DATASET CONTENT below:

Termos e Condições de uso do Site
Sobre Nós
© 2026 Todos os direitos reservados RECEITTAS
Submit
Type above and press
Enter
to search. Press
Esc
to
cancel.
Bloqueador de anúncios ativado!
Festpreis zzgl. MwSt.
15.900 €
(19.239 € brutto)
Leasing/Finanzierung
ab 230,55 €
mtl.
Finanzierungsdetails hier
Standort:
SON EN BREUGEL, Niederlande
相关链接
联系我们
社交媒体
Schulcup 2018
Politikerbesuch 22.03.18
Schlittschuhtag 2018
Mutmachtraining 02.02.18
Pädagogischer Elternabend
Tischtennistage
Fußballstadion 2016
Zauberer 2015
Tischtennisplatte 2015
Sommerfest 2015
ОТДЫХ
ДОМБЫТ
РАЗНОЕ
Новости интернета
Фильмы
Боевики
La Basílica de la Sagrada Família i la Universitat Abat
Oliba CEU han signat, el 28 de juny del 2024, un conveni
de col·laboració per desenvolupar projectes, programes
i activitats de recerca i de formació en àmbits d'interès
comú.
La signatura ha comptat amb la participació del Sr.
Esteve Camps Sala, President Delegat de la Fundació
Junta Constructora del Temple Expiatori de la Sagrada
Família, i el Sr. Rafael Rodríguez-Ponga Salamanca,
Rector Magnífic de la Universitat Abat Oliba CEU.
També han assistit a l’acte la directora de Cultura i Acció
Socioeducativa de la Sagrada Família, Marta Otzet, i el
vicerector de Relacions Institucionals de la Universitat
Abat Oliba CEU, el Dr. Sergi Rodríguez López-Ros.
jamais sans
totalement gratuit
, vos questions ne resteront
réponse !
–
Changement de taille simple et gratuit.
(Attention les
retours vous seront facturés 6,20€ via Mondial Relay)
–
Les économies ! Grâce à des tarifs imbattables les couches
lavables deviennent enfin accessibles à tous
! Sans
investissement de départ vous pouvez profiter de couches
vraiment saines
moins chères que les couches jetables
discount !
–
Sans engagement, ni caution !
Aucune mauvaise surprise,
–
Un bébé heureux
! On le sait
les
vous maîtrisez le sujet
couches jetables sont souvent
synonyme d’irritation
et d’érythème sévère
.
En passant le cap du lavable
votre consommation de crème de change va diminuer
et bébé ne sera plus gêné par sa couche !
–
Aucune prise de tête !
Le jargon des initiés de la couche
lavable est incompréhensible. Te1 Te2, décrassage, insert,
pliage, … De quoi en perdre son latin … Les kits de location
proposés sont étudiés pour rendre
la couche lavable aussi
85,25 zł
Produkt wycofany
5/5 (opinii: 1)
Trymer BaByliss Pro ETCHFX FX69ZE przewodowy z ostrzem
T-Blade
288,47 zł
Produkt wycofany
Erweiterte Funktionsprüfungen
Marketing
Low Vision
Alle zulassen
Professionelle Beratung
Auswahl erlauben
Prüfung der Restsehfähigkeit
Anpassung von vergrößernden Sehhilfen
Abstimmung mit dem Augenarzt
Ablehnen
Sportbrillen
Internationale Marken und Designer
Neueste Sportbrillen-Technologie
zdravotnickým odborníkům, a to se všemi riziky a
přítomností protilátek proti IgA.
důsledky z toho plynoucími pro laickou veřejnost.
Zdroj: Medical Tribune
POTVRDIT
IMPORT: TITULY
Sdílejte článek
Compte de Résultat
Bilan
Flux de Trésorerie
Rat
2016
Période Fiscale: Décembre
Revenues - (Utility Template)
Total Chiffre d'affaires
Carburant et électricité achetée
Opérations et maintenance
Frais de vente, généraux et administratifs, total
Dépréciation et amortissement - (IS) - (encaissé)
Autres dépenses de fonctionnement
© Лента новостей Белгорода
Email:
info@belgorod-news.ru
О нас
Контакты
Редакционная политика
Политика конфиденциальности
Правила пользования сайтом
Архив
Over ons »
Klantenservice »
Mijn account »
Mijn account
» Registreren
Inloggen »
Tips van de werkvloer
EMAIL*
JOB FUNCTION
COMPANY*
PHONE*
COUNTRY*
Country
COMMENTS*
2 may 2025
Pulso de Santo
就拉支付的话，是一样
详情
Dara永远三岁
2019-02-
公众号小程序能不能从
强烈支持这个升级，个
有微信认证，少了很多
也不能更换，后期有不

End of DATASET CONTENT.

PROMPT
Please give again the lines above between the line holding "moins chères que les couches jetables" and the line holding "En passant le cap du lavable", inclusive, exactly as they are and with nothing added.

SOLUTION TO THIS TASK
moins chères que les couches jetables
discount !
–
Sans engagement, ni caution !
Aucune mauvaise surprise,
–
Un bébé heureux
! On le sait
les
vous maîtrisez le sujet
couches jetables sont souvent
synonyme d’irritation
et d’érythème sévère
.
En passant le cap du lavable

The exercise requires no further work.